Ritardi, fondi mancanti, problemi a non finire. La prossima grana per i Giochi del Mediterraneo si chiama Via del Mare: lo stadio di Lecce pure dovrà essere ristrutturato. Ma col nuovo mega progetto voluto dal governo non potrà essere pronto in tempo per la manifestazione. A meno di non sfrattare la squadra giallorossa. Non c’è pace le Olimpiadi in miniatura che dovranno tenersi in Puglia nel 2026. Proprio adesso che il peggio sembrava essere passato. Dal governo sono arrivati nuovi fondi, altri 25 milioni di euro, che serviranno a finanziare la gestione delle gare, a cui nessuno aveva pensato (l’esecutivo aveva stanziato ben 275 milioni per le opere dimenticandosi però la cassa del Comitato). A Taranto stanno finalmente partendo i lavori principali – è stato aperto il cantiere del Palazzetto del nuoto, per lo stadio Iacovone sono già state affidate le prime demolizioni – che più preoccupavano gli organizzatori. Chiuso il fronte tarantino, però, rischia di aprirsene un altro imprevisto a Lecce.
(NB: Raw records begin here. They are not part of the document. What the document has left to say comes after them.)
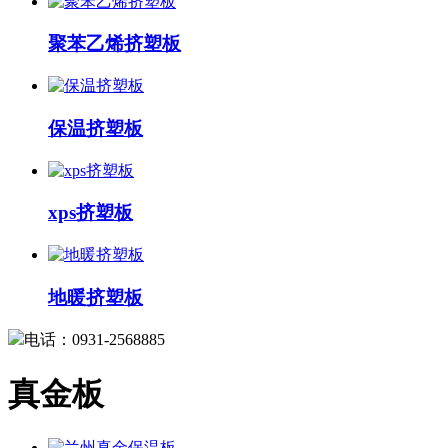
聚苯乙烯挤塑板
保温挤塑板
xps挤塑板
地暖挤塑板
电话：0931-2568885
真金板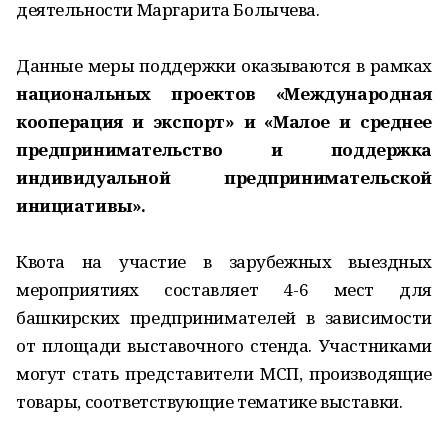
деятельности Маргарита Болычева.
Данные меры поддержки оказываются в рамках
национальных проектов «Международная
кооперация и экспорт» и «Малое и среднее
предпринимательство и поддержка
индивидуальной предпринимательской
инициативы».
Квота на участие в зарубежных выездных
мероприятиях составляет 4-6 мест для
башкирских предпринимателей в зависимости
от площади выставочного стенда. Участниками
могут стать представители МСП, производящие
товары, соответствующие тематике выставки.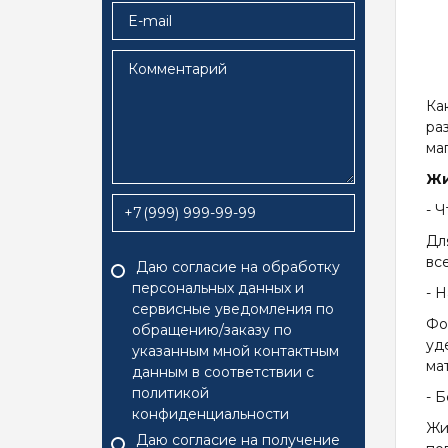
Ка
ра
ма
Жи
- 
+7
Дл
вс
Даю согласие на обработку
персональных данных и
- 
сервисные уведомления по
Фо
обращению/заказу по
уд
указанным мной контактным
мат
данным в соответствии с
политикой
- 
конфиденциальности
Жи
Даю согласие на
получение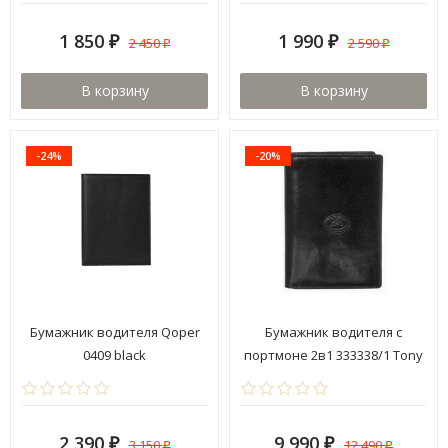
1 850
1 990
2 450
2 590
₽
₽
₽
₽
В корзину
В корзину
-24%
-20%
Бумажник водителя Qoper
Бумажник водителя с
0409 black
портмоне 2в1 333338/1 Tony
Perotti
2 390
9 990
3 150
12 490
₽
₽
₽
₽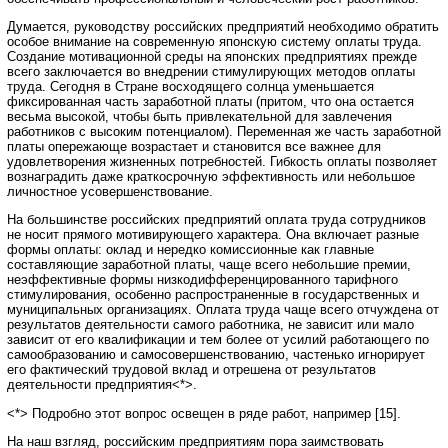
Думается, руководству российских предприятий необходимо обратить
особое внимание на современную японскую систему оплаты труда.
Создание мотивационной среды на японских предприятиях прежде
всего заключается во внедрении стимулирующих методов оплаты
труда. Сегодня в Стране восходящего солнца уменьшается
фиксированная часть заработной платы (притом, что она остается
весьма высокой, чтобы быть привлекательной для завлечения
работников с высоким потенциалом). Переменная же часть заработной
платы опережающе возрастает и становится все важнее для
удовлетворения жизненных потребностей. Гибкость оплаты позволяет
вознаградить даже краткосрочную эффективность или небольшое
личностное усовершенствование.
На большинстве российских предприятий оплата труда сотрудников
не носит прямого мотивирующего характера. Она включает разные
формы оплаты: оклад и нередко комиссионные как главные
составляющие заработной платы, чаще всего небольшие премии,
неэффективные формы низкодифференцированного тарифного
стимулирования, особенно распространенные в государственных и
муниципальных организациях. Оплата труда чаще всего отчуждена от
результатов деятельности самого работника, не зависит или мало
зависит от его квалификации и тем более от усилий работающего по
самообразованию и самосовершенствованию, частенько игнорирует
его фактический трудовой вклад и отрешена от результатов
деятельности предприятия<*>.
<*> Подробно этот вопрос освещен в ряде работ, например [15].
На наш взгляд, российским предприятиям пора заимствовать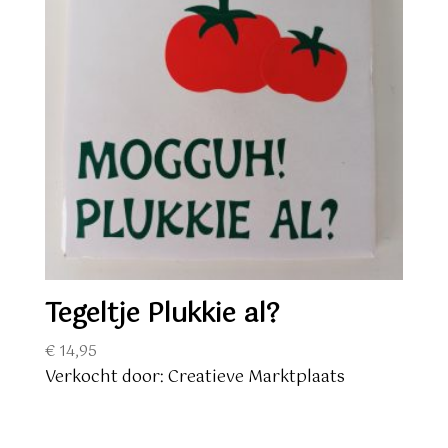
Tegeltje Plukkie al?
€
14,95
Verkocht door: Creatieve Marktplaats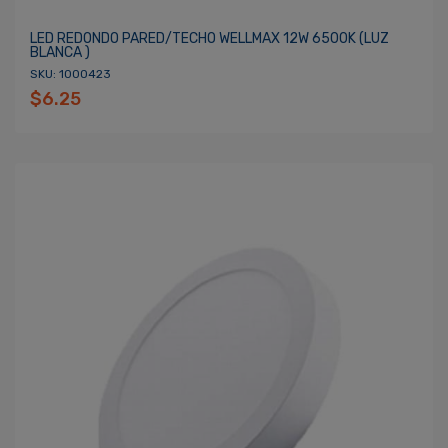
LED REDONDO PARED/TECHO WELLMAX 12W 6500K (LUZ
BLANCA )
SKU: 1000423
$6.25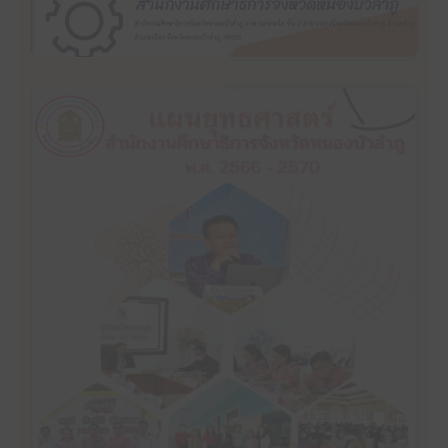
คลิ๊กเพื่ออ่าน
หนองบัวลำภู พ.ศ. 2566-2570
แผนยุทธศาสตร์ สำนักงานศึกษาธิการจังหวัด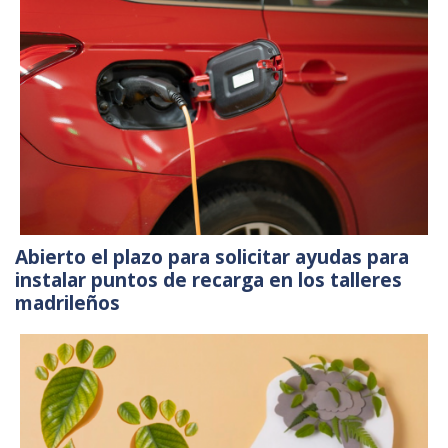
Abierto el plazo para solicitar ayudas para
instalar puntos de recarga en los talleres
madrileños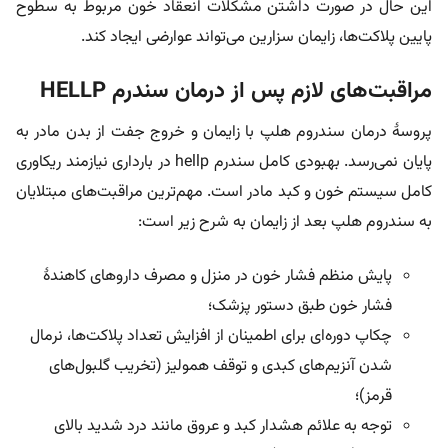
این حال در صورت داشتن مشکلات انعقاد خون مربوط به سطوح
پایین پلاکت‌ها، زایمان سزارین می‌تواند عوارضی ایجاد کند.
مراقبت‌های لازم پس از درمان سندرم HELLP
پروسۀ درمان سندروم هلپ با زایمان و خروج جفت از بدن مادر به
پایان نمی‌رسد. بهبودی کامل سندرم hellp در بارداری نیازمند ریکاوری
کامل سیستم خون و کبد مادر است. مهم‌ترین مراقبت‌های مبتلایان
به سندروم هلپ بعد از زایمان به شرح زیر است:
پایش منظم فشار خون در منزل و مصرف داروهای کاهندۀ
فشار خون طبق دستور پزشک؛
چکاپ دوره‌ای برای اطمینان از افزایش تعداد پلاکت‌ها، نرمال
شدن آنزیم‌های کبدی و توقف همولیز (تخریب گلبول‌های
قرمز)؛
توجه به علائم هشدار کبد و عروق مانند درد شدید بالای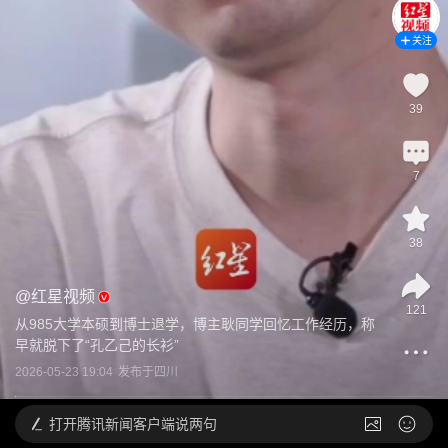
关注
39
7
38
@
红星视频
121
从985大学本硕到博士退学，博主耿同学回忆工作经历，称
早就脱下了“孔乙己的长衫”
2026-05-23 19:04
发布于
四川
打开
腾讯新闻客户端说两句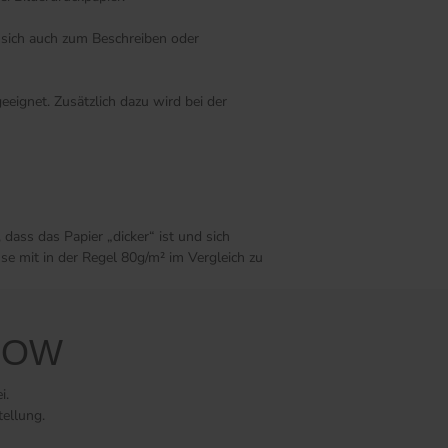
s sich auch zum Beschreiben oder
eignet. Zusätzlich dazu wird bei der
dass das Papier „dicker“ ist und sich
se mit in der Regel 80g/m² im Vergleich zu
NOW
i.
tellung.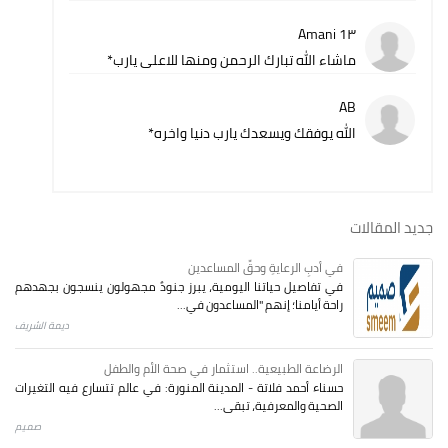
Amani 1٣
ماشاء الله تبارك الرحمن ومنها للاعلى يارب*
AB
الله يوفقك ويسعدك يارب دنيا واخره*
جديد المقالات
في أدبِ الرعايةِ وحقِّ المساعدين
في تفاصيل حياتنا اليومية، يبرز جنودٌ مجهولون ينسجون بجهدهم
راحة أيامنا؛ إنهم "المساعدون في...
ديمة الشريف
الرضاعة الطبيعية.. استثمار في صحة الأم والطفل
حسناء أحمد فلاتة - المدينة المنورة: في عالم تتسارع فيه التغيرات
الصحية والمعرفية، تبقى...
صميم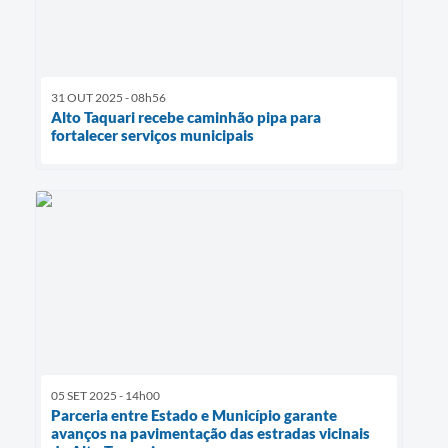
31 OUT 2025 - 08h56
Alto Taquari recebe caminhão pipa para
fortalecer serviços municipais
05 SET 2025 - 14h00
Parceria entre Estado e Município garante
avanços na pavimentação das estradas vicinais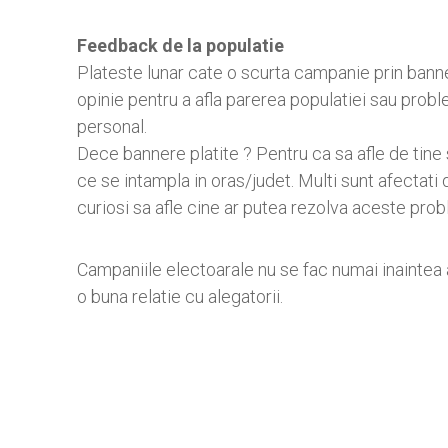
Feedback de la populatie
Plateste lunar cate o scurta campanie prin banne
opinie pentru a afla parerea populatiei sau prob
personal.
Dece bannere platite ? Pentru ca sa afle de tine si
ce se intampla in oras/judet. Multi sunt afectati
curiosi sa afle cine ar putea rezolva aceste pro
Campaniile electoarale nu se fac numai inaintea 
o buna relatie cu alegatorii.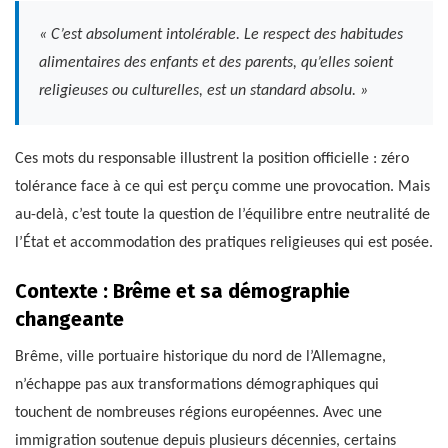
« C’est absolument intolérable. Le respect des habitudes
alimentaires des enfants et des parents, qu’elles soient
religieuses ou culturelles, est un standard absolu. »
Ces mots du responsable illustrent la position officielle : zéro
tolérance face à ce qui est perçu comme une provocation. Mais
au-delà, c’est toute la question de l’équilibre entre neutralité de
l’État et accommodation des pratiques religieuses qui est posée.
Contexte : Brême et sa démographie
changeante
Brême, ville portuaire historique du nord de l’Allemagne,
n’échappe pas aux transformations démographiques qui
touchent de nombreuses régions européennes. Avec une
immigration soutenue depuis plusieurs décennies, certains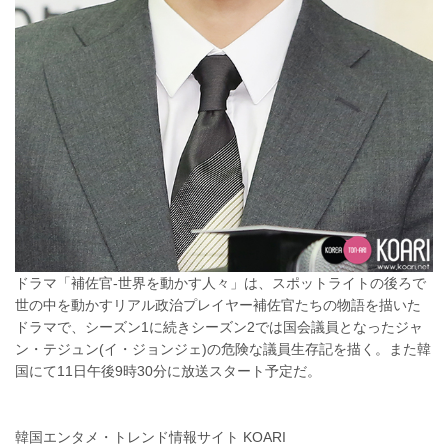
ドラマ「補佐官-世界を動かす人々」は、スポットライトの後ろで
世の中を動かすリアル政治プレイヤー補佐官たちの物語を描いた
ドラマで、シーズン1に続きシーズン2では国会議員となったジャ
ン・テジュン(イ・ジョンジェ)の危険な議員生存記を描く。また韓
国にて11日午後9時30分に放送スタート予定だ。
韓国エンタメ・トレンド情報サイト KOARI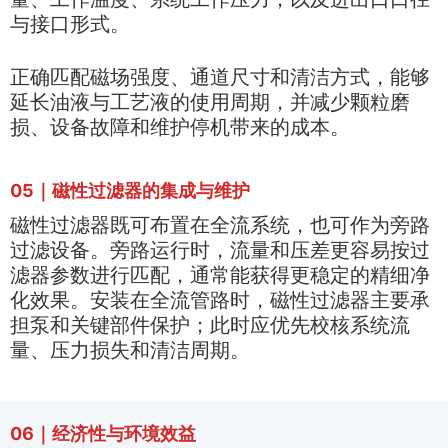
与接口形式。
正确匹配磁场强度、通道尺寸和清洁方式，能够
延长油液与工艺液的使用周期，并减少颗粒磨
损、设备故障和维护停机带来的成本。
05｜磁性过滤器的集成与维护
磁性过滤器既可布置在全流系统，也可作为旁路
过滤设备。旁路运行时，流量和压差更容易按过
滤器参数进行匹配，通常能获得更稳定的精细净
化效果。安装在全流管路时，磁性过滤器主要承
担泵和关键部件保护；此时应优先校核系统流
量、压力损失和清洁周期。
06｜经济性与环境效益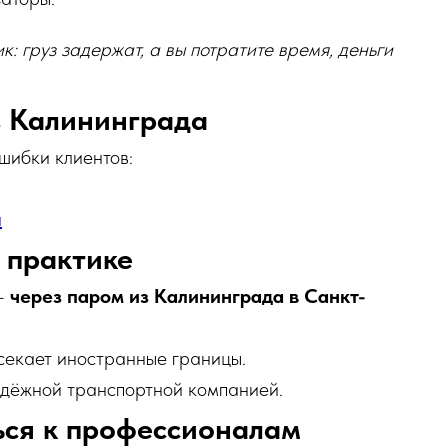
к: груз задержат, а вы потратите время, деньги
из Калининграда
шибки клиентов:
а
 практике
 —
через паром из Калининграда в Санкт-
есекает иностранные границы.
адёжной транспортной компанией.
ься к профессионалам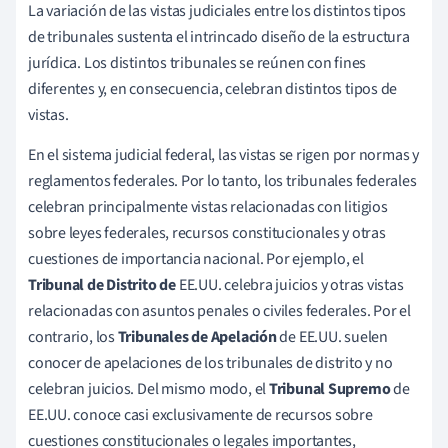
La variación de las vistas judiciales entre los distintos tipos
de tribunales sustenta el intrincado diseño de la estructura
jurídica. Los distintos tribunales se reúnen con fines
diferentes y, en consecuencia, celebran distintos tipos de
vistas.
En el sistema judicial federal, las vistas se rigen por normas y
reglamentos federales. Por lo tanto, los tribunales federales
celebran principalmente vistas relacionadas con litigios
sobre leyes federales, recursos constitucionales y otras
cuestiones de importancia nacional. Por ejemplo, el
Tribunal de Distrito de
EE.UU. celebra juicios y otras vistas
relacionadas con asuntos penales o civiles federales. Por el
contrario, los
Tribunales de Apelación
de EE.UU. suelen
conocer de apelaciones de los tribunales de distrito y no
celebran juicios. Del mismo modo, el
Tribunal Supremo
de
EE.UU. conoce casi exclusivamente de recursos sobre
cuestiones constitucionales o legales importantes,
Anche lo stadio del capoluogo salentino fa infatti parte del masterplan, da sempre: qui si disputeranno alcune gare minori del torneo di calcio. Doveva pensarci il Comune, che però in estate ha alzato bandiera bianca, mollando la grana al commissario Massimo Ferrarese, che si avvarrà per la progettazione di Sport e Salute. Il vero problema del Via del Mare, però, è che il progetto come spesso accade in Italia nei grandi eventi è cambiato nel corso del tempo, si è dilatato: inizialmente doveva essere solo un piccolo restyling, 11 milioni di euro per rifare gli spogliatoi e alcuni interventi di facciata. In estate però sono arrivati altri 25 milioni, che porta il totale quindi a 36, per fare le cose in grande: verrà realizzata una copertura totale degli spalti, trasformando l’impianto in un’eccellenza regionale. Un ampliamento fortemente voluto dall’ex ministro Raffaele Fitto, che prima di volare in Europa aveva messo le mani sul grande evento che riguarda la Regione di cui è stato governatore, con un occhio di particolare riguardo per il suo Salento. Ma come al solito al governo hanno fatto i conti senza l’oste, o meglio senza le maestranze che poi i lavori devono farli.
Il vecchio progetto prevedeva essenzialmente dei ritocchi esterni, in tempi circoscritti, senza troppi disagi. Con il nuovo cambia tutto: bisogna toccare la struttura dell’impianto. La precedente amministrazione comunale aveva preparato solo un documento di indirizzo, che prevedeva 12 mesi per la realizzazione, chiaramente sottostimati. Una volta che il progetto è finito sul tavolo del commissario, è stato subito evidente il problema: per finire entro l’estate 2026, considerando che ad oggi non c’è ancora nulla (né un progetto definitivo, figuriamoci la gara), bisognerà lavorare a tappe forzate, chiudendo lo stadio. Ma non si può fare: ci gioca il Lecce e bisognerebbe sfrattarlo. Un po’ lo stesso problema che si è posto con lo Iacovone, con la differenza che mentre per il Taranto in Serie C una soluzione si può trovare, spostare in pianta stabile una squadra di Serie A è davvero complicato, oltre a causare un danno economico alla società del presidente Sticchi Damiani.
L’alternativa è realizzare l’intervento in parallelo alle partite di campionato, lavorando a spicchi sull’impianto, un po’ come è stato fatto di recente a Bergamo e Udine. Ma lì infatti i cantieri sono durati anni, un tempo che il commissario non può permettersi: i decreti con cui sono stati stanziati i fondi prevedono infatti che gli interventi debbano concludersi in tempo per i Giochi. Ad oggi, vista l’impossibilità materiale di rispettare questa condizione, non si può nemmeno bandire la gara. Si rischia di perdere i fondi. Escludendo l’ipotesi di cacciare il Lecce, servirà allora una deroga del governo che autorizzi a realizzare solo una parte (le tribune, ad esempio), e finire il resto (le curve) dopo il 2026. Un’opera per una manifestazione che non sarà pronta per la manifestazione. Il solito paradosso dei grandi eventi in Italia.